• **Entries supplied**
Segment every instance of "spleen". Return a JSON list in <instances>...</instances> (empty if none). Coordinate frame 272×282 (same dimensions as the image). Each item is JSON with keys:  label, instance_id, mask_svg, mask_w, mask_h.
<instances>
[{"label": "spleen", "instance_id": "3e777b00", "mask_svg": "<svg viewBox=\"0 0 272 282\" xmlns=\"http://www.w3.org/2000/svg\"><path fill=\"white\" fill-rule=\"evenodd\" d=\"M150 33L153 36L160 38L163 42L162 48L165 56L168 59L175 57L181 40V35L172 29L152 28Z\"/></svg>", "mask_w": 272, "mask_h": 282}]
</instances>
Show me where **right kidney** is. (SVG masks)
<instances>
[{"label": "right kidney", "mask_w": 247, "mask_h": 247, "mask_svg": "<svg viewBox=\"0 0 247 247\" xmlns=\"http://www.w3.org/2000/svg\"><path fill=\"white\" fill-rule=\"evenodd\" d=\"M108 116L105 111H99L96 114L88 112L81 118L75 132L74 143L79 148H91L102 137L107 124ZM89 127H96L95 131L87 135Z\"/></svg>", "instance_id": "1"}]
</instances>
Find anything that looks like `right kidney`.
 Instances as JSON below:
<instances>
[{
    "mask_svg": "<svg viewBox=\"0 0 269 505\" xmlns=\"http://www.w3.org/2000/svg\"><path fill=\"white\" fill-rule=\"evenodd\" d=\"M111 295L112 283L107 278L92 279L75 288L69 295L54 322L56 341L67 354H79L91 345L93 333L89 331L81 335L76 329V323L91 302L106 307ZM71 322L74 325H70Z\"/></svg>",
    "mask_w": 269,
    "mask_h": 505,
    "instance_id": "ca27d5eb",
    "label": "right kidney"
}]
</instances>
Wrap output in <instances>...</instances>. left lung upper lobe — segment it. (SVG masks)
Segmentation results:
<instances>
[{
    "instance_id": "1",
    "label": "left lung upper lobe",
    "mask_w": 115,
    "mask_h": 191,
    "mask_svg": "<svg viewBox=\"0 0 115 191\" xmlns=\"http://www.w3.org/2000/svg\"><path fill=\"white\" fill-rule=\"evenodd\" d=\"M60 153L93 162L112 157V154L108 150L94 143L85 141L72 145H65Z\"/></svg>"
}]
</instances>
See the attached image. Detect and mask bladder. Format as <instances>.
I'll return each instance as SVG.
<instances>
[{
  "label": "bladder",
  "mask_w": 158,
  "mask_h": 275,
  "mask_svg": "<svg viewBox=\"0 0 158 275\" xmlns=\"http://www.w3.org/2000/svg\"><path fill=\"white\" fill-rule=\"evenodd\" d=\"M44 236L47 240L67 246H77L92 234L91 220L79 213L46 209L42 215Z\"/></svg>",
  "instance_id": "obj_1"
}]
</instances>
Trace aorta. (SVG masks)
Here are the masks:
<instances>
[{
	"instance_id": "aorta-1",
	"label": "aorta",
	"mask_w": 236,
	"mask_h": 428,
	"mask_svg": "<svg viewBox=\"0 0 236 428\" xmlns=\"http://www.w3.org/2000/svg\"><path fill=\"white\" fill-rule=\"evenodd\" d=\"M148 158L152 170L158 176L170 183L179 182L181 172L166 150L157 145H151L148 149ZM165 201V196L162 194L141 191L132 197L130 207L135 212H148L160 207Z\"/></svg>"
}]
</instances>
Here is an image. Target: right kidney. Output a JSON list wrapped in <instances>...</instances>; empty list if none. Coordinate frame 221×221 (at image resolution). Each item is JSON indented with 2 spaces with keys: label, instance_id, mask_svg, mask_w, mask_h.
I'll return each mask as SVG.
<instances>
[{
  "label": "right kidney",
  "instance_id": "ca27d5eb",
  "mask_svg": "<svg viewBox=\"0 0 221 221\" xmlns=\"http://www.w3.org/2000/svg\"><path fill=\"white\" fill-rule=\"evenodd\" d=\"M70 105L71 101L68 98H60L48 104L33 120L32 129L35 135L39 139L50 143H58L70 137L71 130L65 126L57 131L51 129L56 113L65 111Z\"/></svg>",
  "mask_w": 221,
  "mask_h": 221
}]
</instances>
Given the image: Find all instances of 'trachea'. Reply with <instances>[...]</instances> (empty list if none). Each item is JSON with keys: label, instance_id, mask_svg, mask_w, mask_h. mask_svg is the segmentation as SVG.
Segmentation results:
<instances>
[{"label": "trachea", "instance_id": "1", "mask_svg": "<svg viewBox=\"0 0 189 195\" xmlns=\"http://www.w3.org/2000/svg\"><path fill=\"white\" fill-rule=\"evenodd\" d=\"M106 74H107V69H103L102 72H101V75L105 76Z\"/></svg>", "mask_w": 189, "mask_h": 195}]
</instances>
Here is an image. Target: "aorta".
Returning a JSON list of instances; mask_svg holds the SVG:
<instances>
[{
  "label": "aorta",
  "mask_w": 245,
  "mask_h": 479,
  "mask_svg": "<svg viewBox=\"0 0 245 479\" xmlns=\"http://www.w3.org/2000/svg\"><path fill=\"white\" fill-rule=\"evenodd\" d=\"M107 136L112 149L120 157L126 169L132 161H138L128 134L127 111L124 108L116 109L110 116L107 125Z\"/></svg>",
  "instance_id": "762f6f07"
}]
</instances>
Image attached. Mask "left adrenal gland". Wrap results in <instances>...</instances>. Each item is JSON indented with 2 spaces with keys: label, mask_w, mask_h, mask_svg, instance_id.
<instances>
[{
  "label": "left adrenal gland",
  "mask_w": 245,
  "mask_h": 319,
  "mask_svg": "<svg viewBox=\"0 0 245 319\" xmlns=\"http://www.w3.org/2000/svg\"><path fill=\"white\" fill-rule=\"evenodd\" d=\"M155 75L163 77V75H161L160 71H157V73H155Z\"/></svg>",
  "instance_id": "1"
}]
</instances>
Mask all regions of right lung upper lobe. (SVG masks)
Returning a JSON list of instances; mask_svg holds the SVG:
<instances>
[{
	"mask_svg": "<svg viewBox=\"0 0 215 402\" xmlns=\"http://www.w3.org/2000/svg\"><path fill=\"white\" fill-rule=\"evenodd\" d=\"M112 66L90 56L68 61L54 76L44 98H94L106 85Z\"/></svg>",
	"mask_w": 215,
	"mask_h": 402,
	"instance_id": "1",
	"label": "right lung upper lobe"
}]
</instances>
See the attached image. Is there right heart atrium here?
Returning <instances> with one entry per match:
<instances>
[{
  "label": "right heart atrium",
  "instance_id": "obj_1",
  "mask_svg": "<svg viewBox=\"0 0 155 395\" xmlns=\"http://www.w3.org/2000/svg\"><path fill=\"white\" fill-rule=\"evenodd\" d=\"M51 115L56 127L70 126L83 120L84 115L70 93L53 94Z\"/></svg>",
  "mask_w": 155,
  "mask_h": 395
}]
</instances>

• **Task instructions**
Can you recast every line of the material above as a JSON list of strings, one string per line, with blank lines left out?

• **Reply**
[
  "Segment every instance of \"spleen\". Return a JSON list in <instances>...</instances> (empty if none). Coordinate frame 272×282 (same dimensions as the image). Each item is JSON with keys:  label, instance_id, mask_svg, mask_w, mask_h.",
  "<instances>",
  "[{\"label\": \"spleen\", \"instance_id\": \"3e777b00\", \"mask_svg\": \"<svg viewBox=\\\"0 0 272 282\\\" xmlns=\\\"http://www.w3.org/2000/svg\\\"><path fill=\\\"white\\\" fill-rule=\\\"evenodd\\\" d=\\\"M150 33L153 36L160 38L163 42L162 48L165 56L168 59L175 57L181 40V35L172 29L152 28Z\\\"/></svg>\", \"mask_w\": 272, \"mask_h\": 282}]",
  "</instances>",
  "Show me where **right kidney** is. (SVG masks)",
  "<instances>",
  "[{\"label\": \"right kidney\", \"mask_w\": 247, \"mask_h\": 247, \"mask_svg\": \"<svg viewBox=\\\"0 0 247 247\\\" xmlns=\\\"http://www.w3.org/2000/svg\\\"><path fill=\\\"white\\\" fill-rule=\\\"evenodd\\\" d=\\\"M108 116L105 111H99L96 114L88 112L81 118L75 132L74 143L79 148H91L102 137L107 124ZM89 127H96L95 131L87 135Z\\\"/></svg>\", \"instance_id\": \"1\"}]",
  "</instances>",
  "Find anything that looks like `right kidney`.",
  " Instances as JSON below:",
  "<instances>",
  "[{",
  "    \"mask_svg\": \"<svg viewBox=\\\"0 0 269 505\\\" xmlns=\\\"http://www.w3.org/2000/svg\\\"><path fill=\\\"white\\\" fill-rule=\\\"evenodd\\\" d=\\\"M111 295L112 283L107 278L92 279L75 288L69 295L54 322L56 341L67 354H79L91 345L93 333L89 331L81 335L76 329V323L91 302L106 307ZM71 322L74 325H70Z\\\"/></svg>\",",
  "    \"mask_w\": 269,",
  "    \"mask_h\": 505,",
  "    \"instance_id\": \"ca27d5eb\",",
  "    \"label\": \"right kidney\"",
  "}]",
  "</instances>",
  "Wrap output in <instances>...</instances>. left lung upper lobe — segment it. (SVG masks)",
  "Segmentation results:",
  "<instances>",
  "[{",
  "    \"instance_id\": \"1\",",
  "    \"label\": \"left lung upper lobe\",",
  "    \"mask_w\": 115,",
  "    \"mask_h\": 191,",
  "    \"mask_svg\": \"<svg viewBox=\\\"0 0 115 191\\\" xmlns=\\\"http://www.w3.org/2000/svg\\\"><path fill=\\\"white\\\" fill-rule=\\\"evenodd\\\" d=\\\"M60 153L93 162L112 157V154L108 150L94 143L85 141L72 145H65Z\\\"/></svg>\"",
  "}]",
  "</instances>",
  "See the attached image. Detect and mask bladder. Format as <instances>.",
  "I'll return each instance as SVG.",
  "<instances>",
  "[{",
  "  \"label\": \"bladder\",",
  "  \"mask_w\": 158,",
  "  \"mask_h\": 275,",
  "  \"mask_svg\": \"<svg viewBox=\\\"0 0 158 275\\\" xmlns=\\\"http://www.w3.org/2000/svg\\\"><path fill=\\\"white\\\" fill-rule=\\\"evenodd\\\" d=\\\"M44 236L47 240L67 246H77L92 234L91 220L79 213L46 209L42 215Z\\\"/></svg>\",",
  "  \"instance_id\": \"obj_1\"",
  "}]",
  "</instances>",
  "Trace aorta. (SVG masks)",
  "Here are the masks:",
  "<instances>",
  "[{",
  "\t\"instance_id\": \"aorta-1\",",
  "\t\"label\": \"aorta\",",
  "\t\"mask_w\": 236,",
  "\t\"mask_h\": 428,",
  "\t\"mask_svg\": \"<svg viewBox=\\\"0 0 236 428\\\" xmlns=\\\"http://www.w3.org/2000/svg\\\"><path fill=\\\"white\\\" fill-rule=\\\"evenodd\\\" d=\\\"M148 158L152 170L158 176L170 183L179 182L181 172L166 150L157 145H151L148 149ZM165 201V196L162 194L141 191L132 197L130 207L135 212H148L160 207Z\\\"/></svg>\"",
  "}]",
  "</instances>",
  "Here is an image. Target: right kidney. Output a JSON list wrapped in <instances>...</instances>; empty list if none. Coordinate frame 221×221 (at image resolution). Each item is JSON indented with 2 spaces with keys: label, instance_id, mask_svg, mask_w, mask_h.",
  "I'll return each mask as SVG.",
  "<instances>",
  "[{",
  "  \"label\": \"right kidney\",",
  "  \"instance_id\": \"ca27d5eb\",",
  "  \"mask_svg\": \"<svg viewBox=\\\"0 0 221 221\\\" xmlns=\\\"http://www.w3.org/2000/svg\\\"><path fill=\\\"white\\\" fill-rule=\\\"evenodd\\\" d=\\\"M70 105L71 101L68 98H60L48 104L33 120L32 129L35 135L39 139L50 143H58L70 137L71 130L65 126L57 131L51 129L56 113L65 111Z\\\"/></svg>\",",
  "  \"mask_w\": 221,",
  "  \"mask_h\": 221",
  "}]",
  "</instances>",
  "Given the image: Find all instances of 'trachea'. Reply with <instances>[...]</instances> (empty list if none). Each item is JSON with keys: label, instance_id, mask_svg, mask_w, mask_h. mask_svg is the segmentation as SVG.",
  "Segmentation results:",
  "<instances>",
  "[{\"label\": \"trachea\", \"instance_id\": \"1\", \"mask_svg\": \"<svg viewBox=\\\"0 0 189 195\\\" xmlns=\\\"http://www.w3.org/2000/svg\\\"><path fill=\\\"white\\\" fill-rule=\\\"evenodd\\\" d=\\\"M106 74H107V69H103L102 72H101V75L105 76Z\\\"/></svg>\", \"mask_w\": 189, \"mask_h\": 195}]",
  "</instances>",
  "Here is an image. Target: \"aorta\".",
  "Returning a JSON list of instances; mask_svg holds the SVG:",
  "<instances>",
  "[{",
  "  \"label\": \"aorta\",",
  "  \"mask_w\": 245,",
  "  \"mask_h\": 479,",
  "  \"mask_svg\": \"<svg viewBox=\\\"0 0 245 479\\\" xmlns=\\\"http://www.w3.org/2000/svg\\\"><path fill=\\\"white\\\" fill-rule=\\\"evenodd\\\" d=\\\"M107 136L112 149L120 157L126 169L132 161H138L128 134L127 111L124 108L116 109L110 116L107 125Z\\\"/></svg>\",",
  "  \"instance_id\": \"762f6f07\"",
  "}]",
  "</instances>",
  "Image attached. Mask \"left adrenal gland\". Wrap results in <instances>...</instances>. Each item is JSON indented with 2 spaces with keys: label, mask_w, mask_h, mask_svg, instance_id.",
  "<instances>",
  "[{",
  "  \"label\": \"left adrenal gland\",",
  "  \"mask_w\": 245,",
  "  \"mask_h\": 319,",
  "  \"mask_svg\": \"<svg viewBox=\\\"0 0 245 319\\\" xmlns=\\\"http://www.w3.org/2000/svg\\\"><path fill=\\\"white\\\" fill-rule=\\\"evenodd\\\" d=\\\"M155 75L163 77V75H161L160 71H157V73H155Z\\\"/></svg>\",",
  "  \"instance_id\": \"1\"",
  "}]",
  "</instances>",
  "Mask all regions of right lung upper lobe. (SVG masks)",
  "Returning a JSON list of instances; mask_svg holds the SVG:",
  "<instances>",
  "[{",
  "\t\"mask_svg\": \"<svg viewBox=\\\"0 0 215 402\\\" xmlns=\\\"http://www.w3.org/2000/svg\\\"><path fill=\\\"white\\\" fill-rule=\\\"evenodd\\\" d=\\\"M112 66L90 56L68 61L54 76L44 98H94L106 85Z\\\"/></svg>\",",
  "\t\"mask_w\": 215,",
  "\t\"mask_h\": 402,",
  "\t\"instance_id\": \"1\",",
  "\t\"label\": \"right lung upper lobe\"",
  "}]",
  "</instances>",
  "See the attached image. Is there right heart atrium here?",
  "Returning <instances> with one entry per match:",
  "<instances>",
  "[{",
  "  \"label\": \"right heart atrium\",",
  "  \"instance_id\": \"obj_1\",",
  "  \"mask_svg\": \"<svg viewBox=\\\"0 0 155 395\\\" xmlns=\\\"http://www.w3.org/2000/svg\\\"><path fill=\\\"white\\\" fill-rule=\\\"evenodd\\\" d=\\\"M51 115L56 127L70 126L83 120L84 115L70 93L53 94Z\\\"/></svg>\",",
  "  \"mask_w\": 155,",
  "  \"mask_h\": 395",
  "}]",
  "</instances>"
]